Lemonis futbolu iyi biliyor. Yıllarca da Olimipakos formasını giydi.

Benim görüşümü sorarsanız, bu yaştan sonra değişecek değilim, yani kesin tur atlarız.

GB’de yaprak sarma

Atina’nın tam göbeğinde, parlamento binasının tam karşısında, Sintagma (Anayasa) meydanında, neredeyse bu ülkenin tarihi kadar eski bir otel var. Sadece lüks bir otel değil bu. Kapılarını açtığı 1874 yılından bu yana, sadece başkentin değil tüm Yunanistan’ın sosyal, siyasi, ekonomik yaşamında adından bahsettirmiştir. Geçen 132 yıl içinde, her şeyi ile fakir Yunanistan’ın, bugün her şeyi ile zengin Yunanistan’a geçişinin canlı tanığıdır Grand Bretagne (Büyük Britanya) oteli.

Krallar, devlet başkanları, başbakanlar, zenginler, ünlüler geçti odalarından. Salonlarında günlerce konuşulan davetler düzenlendi, tangolar, valsler çalındı, dans edildi. Dış cephesinde çok küçük değişiklikler yapıldı. Girişi, odaları, restoranları değişimlere uğradı ama eski heybetinden birşey kaybetmemesine hep itina gösterildi.

Grand Bretagne’nin üç restoranı var ama en ünlüsü 1976 yılında açılan GB. 20. yüzyılın başlarındaki art-deco stili dekoru, leziz Akdeniz mutfağı ve seçkin müşterileri ile apayrı bir yeri var bu mekanın.

GB otelin giriş katında, pencereleri Sintagma meydanına bakıyor. Atina’da protesto gösterisi olmayan gün hemen hemen yok. Bu durum da düşünülmüş, özel panjurlar sayesinde bir anda dış dünya ile ilişki kesilebiliyor.
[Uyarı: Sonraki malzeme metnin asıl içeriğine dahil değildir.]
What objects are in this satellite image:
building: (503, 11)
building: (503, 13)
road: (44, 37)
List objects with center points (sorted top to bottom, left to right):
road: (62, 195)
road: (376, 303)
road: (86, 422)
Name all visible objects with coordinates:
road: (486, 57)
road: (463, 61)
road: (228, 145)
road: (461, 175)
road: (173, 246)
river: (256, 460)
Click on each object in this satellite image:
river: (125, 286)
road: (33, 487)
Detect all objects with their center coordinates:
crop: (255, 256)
Bugünlerde GB’de özel mi özel bir mönü var. Yunan sosyetesi, siyasetçiler, işadamları, sanatçılar, zengin turistler bu mönüyü tadıyor. Başlangıç olarak meze tabağı, sultan üçlüsü, zeytinyağlı kereviz ve karışık ya da toros salatası. Ana yemekler, ev yapımı mantı, etli yaprak sarma, kuru fasulye, çoban kavurma, cızbız tabağı ve levrek buğulaması, tatlılar da dondurmalı irmik helvası, karışık tatlı tabağı, sakızlı muhallebi, kayısı veya kaymaklı ayva tatlısı.

Türk mutfağı Atina’da hiçbir zaman bu kadar lüks bir mekana girmemişti.
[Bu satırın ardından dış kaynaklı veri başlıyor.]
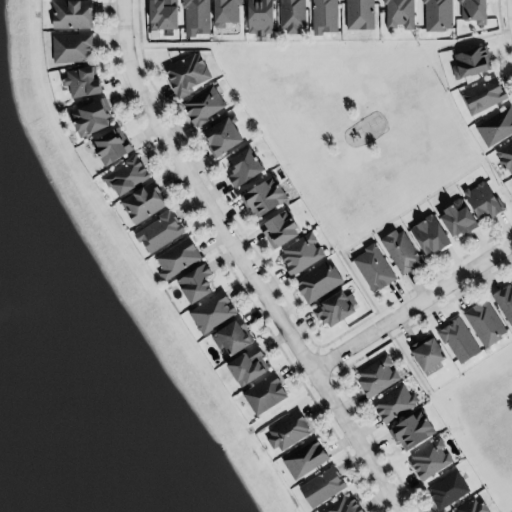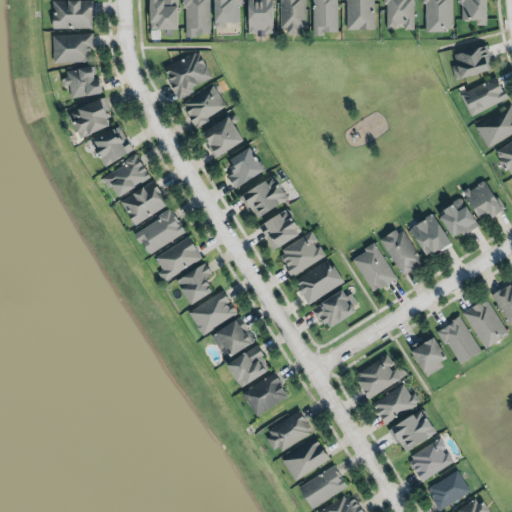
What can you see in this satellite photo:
building: (471, 11)
building: (224, 12)
building: (226, 12)
building: (475, 12)
building: (360, 14)
building: (398, 14)
building: (400, 14)
building: (70, 15)
building: (160, 15)
building: (358, 15)
building: (436, 15)
building: (257, 16)
building: (261, 16)
building: (290, 16)
building: (293, 16)
building: (439, 16)
building: (195, 17)
building: (323, 17)
building: (197, 18)
building: (70, 47)
building: (73, 49)
building: (469, 62)
building: (472, 64)
building: (185, 74)
building: (187, 76)
building: (81, 81)
building: (83, 84)
building: (481, 96)
building: (484, 98)
building: (202, 106)
building: (204, 107)
building: (88, 117)
building: (92, 119)
building: (495, 127)
building: (497, 129)
building: (219, 136)
building: (224, 140)
building: (109, 145)
building: (113, 149)
building: (505, 156)
building: (505, 158)
building: (241, 167)
building: (245, 171)
building: (124, 176)
building: (262, 196)
building: (479, 199)
building: (142, 203)
building: (484, 203)
building: (144, 205)
building: (454, 218)
building: (277, 229)
building: (157, 232)
building: (161, 234)
building: (427, 235)
building: (431, 238)
building: (400, 251)
building: (299, 254)
building: (302, 256)
building: (176, 259)
road: (245, 261)
building: (372, 268)
building: (316, 281)
building: (192, 283)
building: (319, 284)
building: (196, 287)
building: (504, 302)
road: (413, 306)
building: (333, 308)
building: (210, 313)
building: (212, 315)
building: (485, 322)
building: (483, 323)
building: (230, 337)
building: (459, 339)
building: (234, 341)
building: (458, 341)
building: (429, 353)
building: (426, 355)
building: (245, 366)
building: (249, 369)
building: (379, 375)
building: (378, 377)
building: (263, 394)
building: (265, 396)
building: (395, 402)
building: (393, 404)
building: (412, 427)
building: (410, 430)
building: (286, 432)
building: (304, 460)
building: (428, 460)
building: (323, 486)
building: (321, 487)
building: (447, 490)
building: (343, 505)
building: (343, 505)
building: (472, 506)
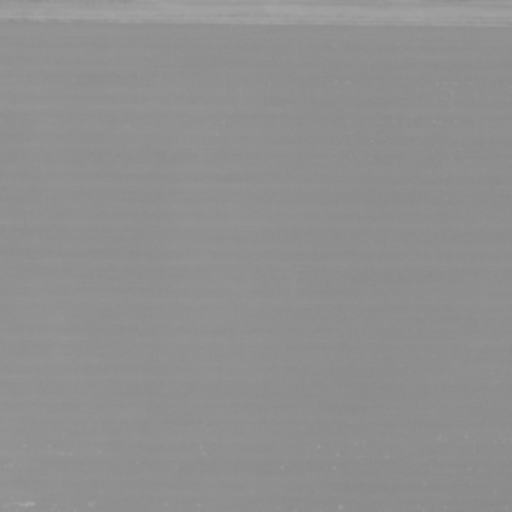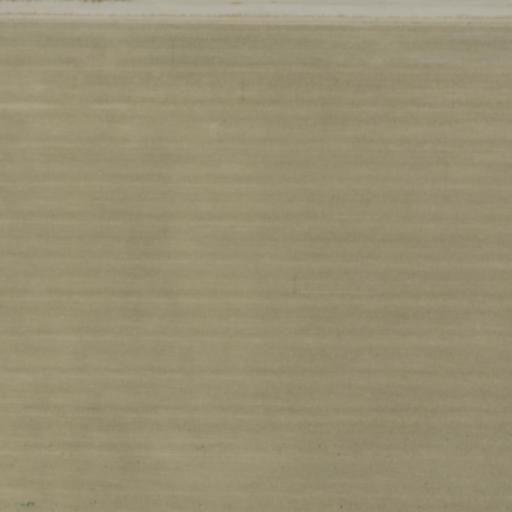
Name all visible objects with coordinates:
crop: (256, 256)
Ankara Sheraton Oteli’nin yiyecek içecek müdürü Hasan Bozkurt ve şef Zeki Açıköz beraberlerinde usta iki aşçı ile birlikte, Yunanlılara Türk mutfağının kebaptan ibaret olmadığını kanıtladılar.

Keşke, kalitesi sürekli çıkışta olan bazı Türk şaraplarını da beraberlerinde getirselerdi.